# Boyne Downhill Mt Biking ~ Holy Sh.....!



## Trekchick (Aug 19, 2009)

http://images.google.com/imgres?img...+highlands&gbv=2&ndsp=20&hl=en&sa=N&start=140


This was on my to do list, but I think it will take some time to check it off. :-o


----------



## bvibert (Aug 19, 2009)

Looks pretty gnarly, take pics and video when you go!


----------



## Trekchick (Aug 20, 2009)

Pics of what?
My xray's?
Bruised and broken body?
busted bike?
Its hard to get a pic of my wounded pride. 

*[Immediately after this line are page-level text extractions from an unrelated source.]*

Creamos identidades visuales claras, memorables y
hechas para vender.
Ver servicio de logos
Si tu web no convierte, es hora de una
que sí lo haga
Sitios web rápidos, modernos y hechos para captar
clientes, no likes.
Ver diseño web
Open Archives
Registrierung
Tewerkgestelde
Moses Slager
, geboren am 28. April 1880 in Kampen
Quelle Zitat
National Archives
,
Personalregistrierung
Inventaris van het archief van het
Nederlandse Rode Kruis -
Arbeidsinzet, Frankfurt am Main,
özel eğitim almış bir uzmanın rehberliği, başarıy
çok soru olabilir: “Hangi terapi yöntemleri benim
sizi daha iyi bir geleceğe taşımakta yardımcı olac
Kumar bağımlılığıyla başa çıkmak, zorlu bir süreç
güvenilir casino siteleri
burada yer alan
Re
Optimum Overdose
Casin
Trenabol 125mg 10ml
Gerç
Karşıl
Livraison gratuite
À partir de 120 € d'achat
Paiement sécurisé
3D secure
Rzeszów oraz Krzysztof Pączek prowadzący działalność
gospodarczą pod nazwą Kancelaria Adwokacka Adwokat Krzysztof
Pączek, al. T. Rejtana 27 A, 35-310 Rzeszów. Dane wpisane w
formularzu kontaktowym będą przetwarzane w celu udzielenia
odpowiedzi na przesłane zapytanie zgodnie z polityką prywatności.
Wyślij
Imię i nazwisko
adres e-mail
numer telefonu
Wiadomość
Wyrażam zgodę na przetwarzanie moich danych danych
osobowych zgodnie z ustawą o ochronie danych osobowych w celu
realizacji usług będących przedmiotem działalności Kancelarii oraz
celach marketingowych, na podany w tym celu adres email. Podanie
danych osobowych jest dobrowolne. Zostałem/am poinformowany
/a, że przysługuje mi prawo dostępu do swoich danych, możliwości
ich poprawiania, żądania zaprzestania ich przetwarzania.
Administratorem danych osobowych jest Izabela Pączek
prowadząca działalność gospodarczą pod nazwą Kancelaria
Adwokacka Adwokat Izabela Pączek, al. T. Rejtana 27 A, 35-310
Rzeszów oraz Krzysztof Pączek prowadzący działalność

It will likely be next year when I go there, so maybe I'll kick my skillz up a notch by then.  Not so sure I have it in me to do that stuff tho.


----------



## bvibert (Aug 20, 2009)

All of the above would be nice. 

Of course pics of you riding some of that stuff would be sweet too..


----------



## Trekchick (Aug 20, 2009)

bvibert said:


> All of the above would be nice.
> 
> Of course pics of you riding some of that stuff would be sweet too..


Is this when I say, "you first"  ?


----------



## bvibert (Aug 20, 2009)

Trekchick said:


> Is this when I say, "you first"  ?



I'm not likely to ride any of that.


----------



## GrilledSteezeSandwich (Aug 21, 2009)

cool beans!!!


----------



## eatskisleep (Aug 22, 2009)

Looks like fun. I'll have to get out there sometime.


----------